IR4Good Keynote Speakers:

  • Burkhard Schafer

    Professor in the Edinburgh Law School at the University of Edinburgh

    Burkhard Schafer is a Professor of Computational Legal Theory in the Edinburgh Law School. He studied Theory of Science, Logic, Theoretical Linguistics, Philosophy and Law at the Universities of Mainz, Munich, Florence and Lancaster. His main field of interest is the interaction between law, science and computer technology from doctrinal, comparative and legal-theoretical perspectives. This research encompasses both the problems that technology and technological change poses to the law – technology law – and the use of technology in the justice system and the legal services industry – legal informatics. Burkhard Schafer’s a co-founder and currently Director of the SCRIPT Centre for IT and IP law, where their work covers all aspects of technology regulation, from IP law to data protection to e-commerce to e-forensics. As a co-founder and co-director of the Joseph Bell Centre for Legal Reasoning and Forensic Statistics, He also works on questions of legal technology and its role in the justice system.
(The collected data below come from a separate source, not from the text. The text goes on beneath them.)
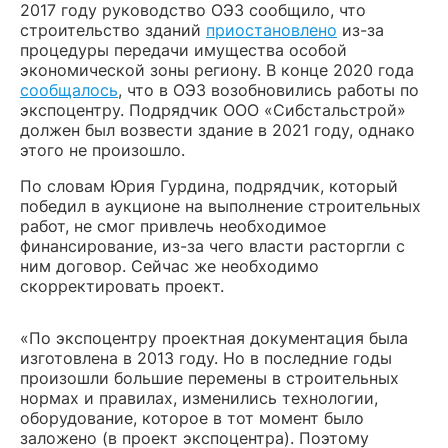
2017 году руководство ОЭЗ сообщило, что
строительство зданий
приостановлено
из-за
процедуры передачи имущества особой
экономической зоны региону. В конце 2020 года
сообщалось
, что в ОЭЗ возобновились работы по
экспоцентру. Подрядчик ООО «Сибстальстрой»
должен был возвести здание в 2021 году, однако
этого не произошло.
По словам Юрия Гурдина, подрядчик, который
победил в аукционе на выполнение строительных
работ, не смог привлечь необходимое
финансирование, из-за чего власти расторгли с
ним договор. Сейчас же необходимо
скорректировать проект.
«По экспоцентру проектная документация была
изготовлена в 2013 году. Но в последние годы
произошли большие перемены в строительных
нормах и правилах, изменились технологии,
оборудование, которое в тот момент было
заложено (в проект экспоцентра). Поэтому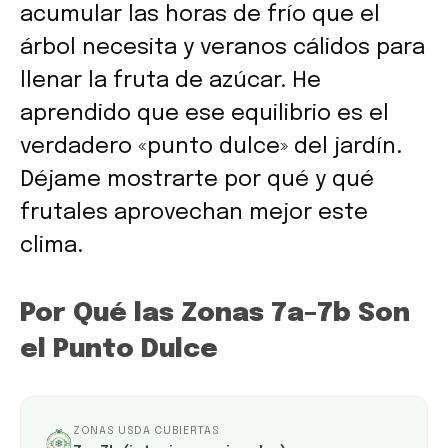
acumular las horas de frío que el
árbol necesita y veranos cálidos para
llenar la fruta de azúcar. He
aprendido que ese equilibrio es el
verdadero «punto dulce» del jardín.
Déjame mostrarte por qué y qué
frutales aprovechan mejor este
clima.
Por Qué las Zonas 7a–7b Son
el Punto Dulce
ZONAS USDA CUBIERTAS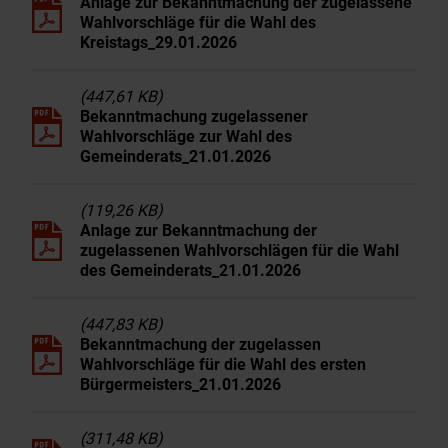
Anlage zur Bekanntmachung der zugelassene
Wahlvorschläge für die Wahl des
Kreistags_29.01.2026
(447,61 KB)
Bekanntmachung zugelassener
Wahlvorschläge zur Wahl des
Gemeinderats_21.01.2026
(119,26 KB)
Anlage zur Bekanntmachung der
zugelassenen Wahlvorschlägen für die Wahl
des Gemeinderats_21.01.2026
(447,83 KB)
Bekanntmachung der zugelassen
Wahlvorschläge für die Wahl des ersten
Bürgermeisters_21.01.2026
(311,48 KB)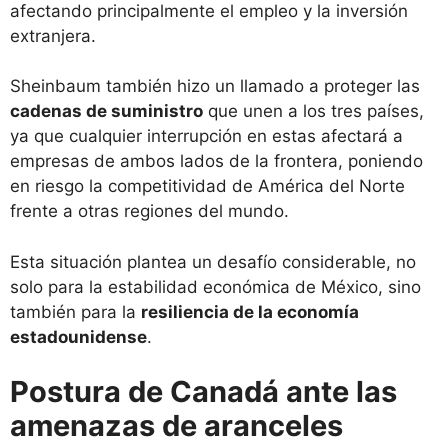
afectando principalmente el empleo y la inversión
extranjera.
Sheinbaum también hizo un llamado a proteger las
cadenas de suministro
que unen a los tres países,
ya que cualquier interrupción en estas afectará a
empresas de ambos lados de la frontera, poniendo
en riesgo la competitividad de América del Norte
frente a otras regiones del mundo.
Esta situación plantea un desafío considerable, no
solo para la estabilidad económica de México, sino
también para la
resiliencia de la economía
estadounidense
.
Postura de Canadá ante las
amenazas de aranceles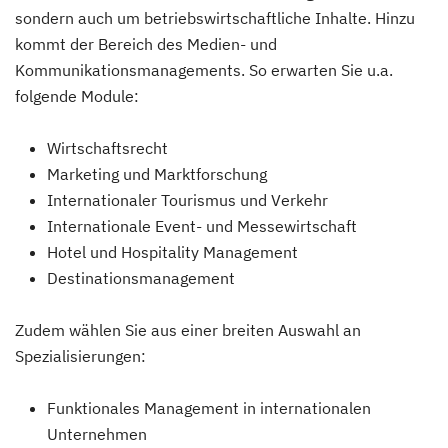
sondern auch um betriebswirtschaftliche Inhalte. Hinzu
kommt der Bereich des Medien- und
Kommunikationsmanagements. So erwarten Sie u.a.
folgende Module:
Wirtschaftsrecht
Marketing und Marktforschung
Internationaler Tourismus und Verkehr
Internationale Event- und Messewirtschaft
Hotel und Hospitality Management
Destinationsmanagement
Zudem wählen Sie aus einer breiten Auswahl an
Spezialisierungen:
Funktionales Management in internationalen
Unternehmen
He’s involved with a number of organisations that promote the exchange between computer science and law, including the German Association for Informatics, BILETA, and the Evidence and Investigation network of the Scottish Institute for Policing Research. He’s currently member of the expert group of AI4People, chairing their working group on an ethics framework for legal technology, and member of the data ethics group of the Turing Institute. He’s also a member of the legal technologist accreditation panel of the Law Society of Scotland.

     

  • Joseph Wilson

    Learning Technologies & Digital Skills Manager at the City of Glasgow College

    Joseph Wilson is an Experienced CEO and Director used to managing large teams and tackling complex problems dealing with both internal and external stakeholders in politically charged situations. He has worked across the international, UK and Scottish Educational landscape from being a teacher to leading change at institutional and national level. Including managing the national portfolio of vocational qualifications in Scotland. He has led curriculum teams, managed quality systems at local and national levels and created national qualifications and assessment strategies and managed all of the resources and political challenges around that. In addition he has exported practice internationally. Tackling and managing complex projects with multiple stakeholders. He specialises in depth of knowledge about education and training systems and the deployment of digital learning technology for learning and assessment. He has procured, commissioned and run systems at national and institutional level and keep his knowledge current on both systems and practice.